Exercise goal: Set every entry down again exactly, excluding any pictures.

Data for this exercise:

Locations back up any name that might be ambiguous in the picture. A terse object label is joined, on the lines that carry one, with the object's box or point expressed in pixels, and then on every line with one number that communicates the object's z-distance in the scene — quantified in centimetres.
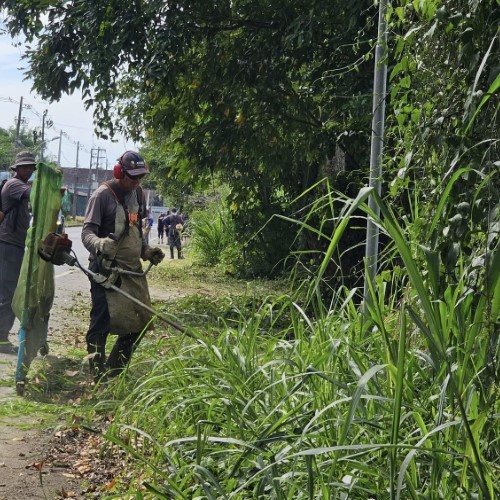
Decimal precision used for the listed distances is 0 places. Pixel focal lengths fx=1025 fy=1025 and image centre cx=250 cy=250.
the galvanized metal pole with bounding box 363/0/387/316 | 600
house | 12425
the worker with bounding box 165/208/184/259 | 3725
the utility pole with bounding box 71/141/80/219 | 10518
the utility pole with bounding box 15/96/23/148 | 10188
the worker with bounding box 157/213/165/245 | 5260
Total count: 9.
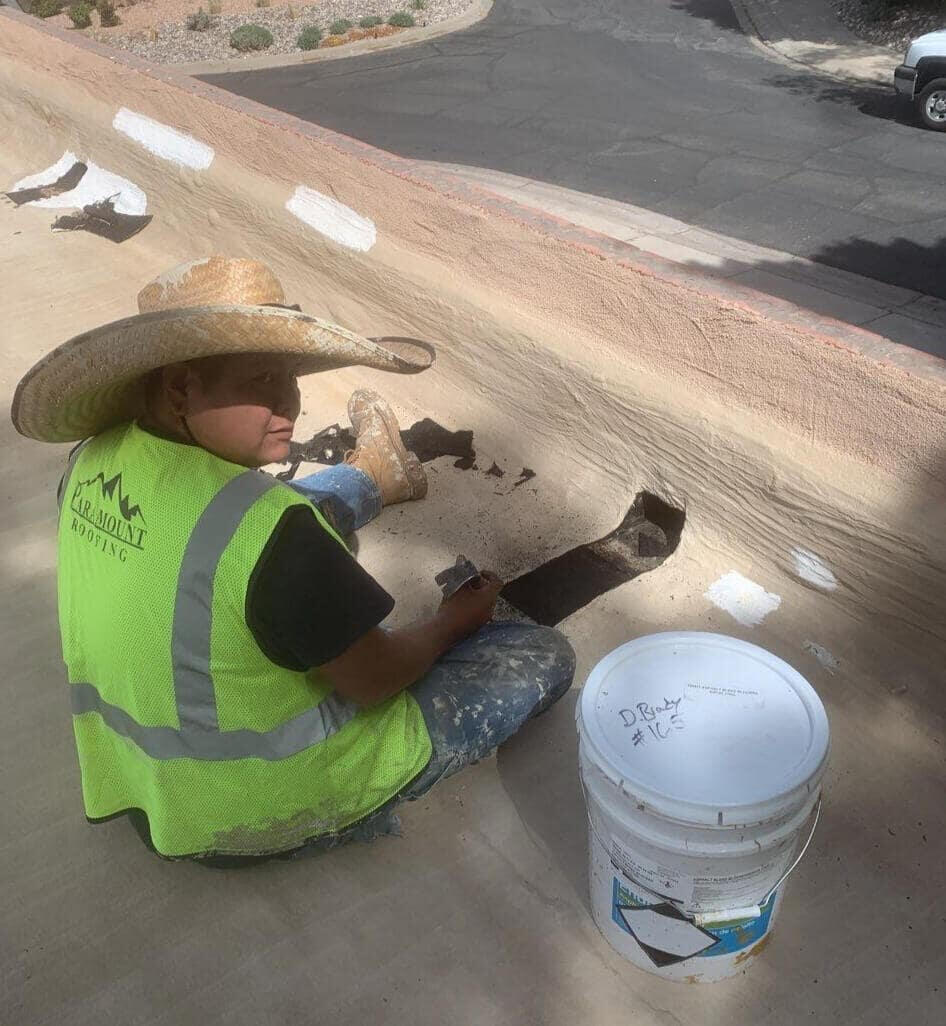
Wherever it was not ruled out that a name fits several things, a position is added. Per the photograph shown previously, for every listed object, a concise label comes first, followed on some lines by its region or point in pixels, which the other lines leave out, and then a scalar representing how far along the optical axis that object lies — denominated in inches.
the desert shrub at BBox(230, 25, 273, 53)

Written answer:
Locations back up any name that might be ambiguous in the picture. A terse object label is joined, on the lines that carry one, with the object's box or point expressed in pixels, and then on every line with one number that communicates the object's z-distance in the scene — quantified in centimetres.
Decimal precision used for the listed distances is 0 places. Pixel focal lengths fx=1025 fy=1025 and image centre cx=250 cy=250.
the galvanized metal pole with bounding box 363/0/387/316 | 600
house | 12425
the worker with bounding box 165/208/184/259 | 3725
the utility pole with bounding box 71/141/80/219 | 10518
the utility pole with bounding box 15/96/23/148 | 10188
the worker with bounding box 157/213/165/245 | 5260
Total count: 9.
Wherever it was not ruled out that a name fits several things, a position is added. Per the photograph shown previously, for every listed object, a concise label comes first, followed on some lines by its region or point in pixels, which the other lines leave out, and then a scalar representing how far along the optical axis that object lies — denominated in inches.
the desert shrub at BBox(230, 25, 273, 53)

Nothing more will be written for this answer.